Demetrius; but Demetrius had proved dissolute and pleasure-loving, and a large number of his subjects had now had enough, of him and his entire family. If the Emperor would guarantee to the city the continuation of its ancient rights and privileges, it would be surrendered to him without a struggle. Vatatzes asked nothing better. In December he entered Thessalonica unopposed, exiled old Theodore to a country estate and took Demetrius back to Asia Minor as his prisoner, leaving as his European Viceroy his distant kinsman Andronicus Palaeologus.

One more enemy was left to conquer before he could concentrate on Constantinople. Some nine years before, the region of Epirus had separated from Thessalonica and set itself up once again as an independent despotate under Michael II, an illegitimate son of its original founder Michael I. It too had taken advantage of the Mongol occupation of Bulgaria, and had regained much of the territory conquered by John Asen in 1230; around Ochrid and Prilep, it now shared a common frontier with the Empire of Nicaea. John Vatatzes did not attack it: in such wild and mountainous terrain a war might go on for years. Instead, in 1249 he concluded a treaty of friendship with Michael, sealing it by betrothing his granddaughter Maria to Michael's son Nicephorus.

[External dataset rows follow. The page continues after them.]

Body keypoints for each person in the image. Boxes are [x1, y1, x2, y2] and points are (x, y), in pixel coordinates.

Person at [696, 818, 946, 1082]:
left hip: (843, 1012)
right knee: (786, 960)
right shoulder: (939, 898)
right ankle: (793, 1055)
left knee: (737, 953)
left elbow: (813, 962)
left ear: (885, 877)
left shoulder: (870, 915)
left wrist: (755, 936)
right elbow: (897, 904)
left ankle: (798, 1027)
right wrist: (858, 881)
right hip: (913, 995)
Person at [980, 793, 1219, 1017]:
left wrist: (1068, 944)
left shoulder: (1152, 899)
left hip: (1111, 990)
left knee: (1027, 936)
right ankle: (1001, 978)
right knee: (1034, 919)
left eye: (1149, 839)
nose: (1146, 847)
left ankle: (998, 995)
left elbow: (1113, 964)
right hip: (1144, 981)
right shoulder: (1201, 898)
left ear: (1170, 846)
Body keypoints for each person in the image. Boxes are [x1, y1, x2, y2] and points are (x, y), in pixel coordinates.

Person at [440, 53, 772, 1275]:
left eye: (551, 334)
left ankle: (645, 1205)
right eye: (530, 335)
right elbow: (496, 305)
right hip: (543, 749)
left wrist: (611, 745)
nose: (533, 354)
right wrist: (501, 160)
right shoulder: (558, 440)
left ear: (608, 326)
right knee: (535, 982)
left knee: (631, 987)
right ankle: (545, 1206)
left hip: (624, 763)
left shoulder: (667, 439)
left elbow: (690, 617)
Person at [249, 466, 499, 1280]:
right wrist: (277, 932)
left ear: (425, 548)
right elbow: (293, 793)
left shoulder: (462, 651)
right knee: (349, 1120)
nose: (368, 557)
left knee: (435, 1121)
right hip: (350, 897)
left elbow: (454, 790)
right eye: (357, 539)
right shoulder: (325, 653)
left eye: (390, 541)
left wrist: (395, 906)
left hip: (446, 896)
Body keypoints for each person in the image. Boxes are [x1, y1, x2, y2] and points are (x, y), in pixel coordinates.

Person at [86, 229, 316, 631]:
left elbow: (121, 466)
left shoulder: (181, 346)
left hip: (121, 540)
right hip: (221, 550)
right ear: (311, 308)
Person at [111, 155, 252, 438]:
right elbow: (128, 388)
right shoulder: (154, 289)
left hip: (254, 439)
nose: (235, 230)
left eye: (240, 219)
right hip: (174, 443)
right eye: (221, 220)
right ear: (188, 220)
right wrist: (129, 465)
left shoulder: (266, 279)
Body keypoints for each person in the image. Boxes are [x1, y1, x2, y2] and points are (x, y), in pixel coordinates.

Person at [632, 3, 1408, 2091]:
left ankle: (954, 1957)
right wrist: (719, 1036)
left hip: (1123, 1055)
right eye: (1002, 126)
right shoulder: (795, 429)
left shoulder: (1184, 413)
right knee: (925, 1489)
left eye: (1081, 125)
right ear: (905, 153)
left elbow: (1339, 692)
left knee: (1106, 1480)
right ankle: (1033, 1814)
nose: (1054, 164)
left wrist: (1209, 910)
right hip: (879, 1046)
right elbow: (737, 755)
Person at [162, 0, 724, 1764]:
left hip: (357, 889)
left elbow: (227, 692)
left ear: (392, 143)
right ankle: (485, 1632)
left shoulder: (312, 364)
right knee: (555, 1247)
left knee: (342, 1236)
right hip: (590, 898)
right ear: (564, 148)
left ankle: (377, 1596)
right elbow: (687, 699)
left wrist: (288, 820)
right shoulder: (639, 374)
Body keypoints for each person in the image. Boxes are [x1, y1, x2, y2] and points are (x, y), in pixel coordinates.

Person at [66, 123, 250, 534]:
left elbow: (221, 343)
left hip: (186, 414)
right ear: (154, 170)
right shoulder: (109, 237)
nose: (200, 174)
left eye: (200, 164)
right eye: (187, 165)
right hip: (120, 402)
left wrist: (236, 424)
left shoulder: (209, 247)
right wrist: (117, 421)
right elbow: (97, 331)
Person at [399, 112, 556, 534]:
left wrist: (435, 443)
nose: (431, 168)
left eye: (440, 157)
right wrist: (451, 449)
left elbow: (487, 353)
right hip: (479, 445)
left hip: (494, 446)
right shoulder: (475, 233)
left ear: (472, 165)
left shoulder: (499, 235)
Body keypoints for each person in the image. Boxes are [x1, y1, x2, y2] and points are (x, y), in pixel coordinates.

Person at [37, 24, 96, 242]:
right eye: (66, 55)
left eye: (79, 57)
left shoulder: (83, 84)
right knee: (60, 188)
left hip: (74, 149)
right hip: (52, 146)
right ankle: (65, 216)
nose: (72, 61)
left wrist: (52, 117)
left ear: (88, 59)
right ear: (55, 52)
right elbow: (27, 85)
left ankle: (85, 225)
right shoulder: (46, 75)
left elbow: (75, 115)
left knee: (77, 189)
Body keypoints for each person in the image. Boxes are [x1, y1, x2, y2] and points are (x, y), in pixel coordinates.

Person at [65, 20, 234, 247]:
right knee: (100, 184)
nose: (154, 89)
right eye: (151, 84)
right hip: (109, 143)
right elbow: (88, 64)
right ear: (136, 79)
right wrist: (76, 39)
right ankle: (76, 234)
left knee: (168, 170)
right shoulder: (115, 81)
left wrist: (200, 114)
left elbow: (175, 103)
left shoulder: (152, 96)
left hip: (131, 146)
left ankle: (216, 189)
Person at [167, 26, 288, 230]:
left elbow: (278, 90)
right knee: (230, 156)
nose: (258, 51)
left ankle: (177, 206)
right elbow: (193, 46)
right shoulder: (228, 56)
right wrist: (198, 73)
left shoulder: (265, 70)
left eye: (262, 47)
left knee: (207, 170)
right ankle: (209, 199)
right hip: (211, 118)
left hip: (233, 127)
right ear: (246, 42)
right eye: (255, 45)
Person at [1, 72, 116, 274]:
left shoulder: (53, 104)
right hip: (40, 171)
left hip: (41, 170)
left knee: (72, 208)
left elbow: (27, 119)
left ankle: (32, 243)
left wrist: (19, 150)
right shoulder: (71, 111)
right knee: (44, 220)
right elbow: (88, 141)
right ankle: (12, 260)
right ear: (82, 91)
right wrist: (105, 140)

All would have been well if the aged Theodore, still making as much trouble as ever, had not persuaded his nephew to renounce the treaty and take up arms once again against the Nicaean Empire. In 1251 Michael obediently did so, capturing Prilep and advancing as far as the Axius river (now the Vardar). John Vatatzes was taking no more chances. He crossed to Europe with the largest army he could raise, and early in 1253 forced the Despot's surrender. Michael had good reason to regret his foolishness: he was obliged to cede not only the territory he had recently occupied but also all that region of western Macedonia that he had conquered from the Bulgars and part of Albania as well. His son Nicephorus was carried off to the court of his grandfather-in-law-to-be as a hostage for his future good behaviour. As for the old, blind, insufferable Theodore, he too was shipped across the Marmara, to end his days in the prison he so richly deserved.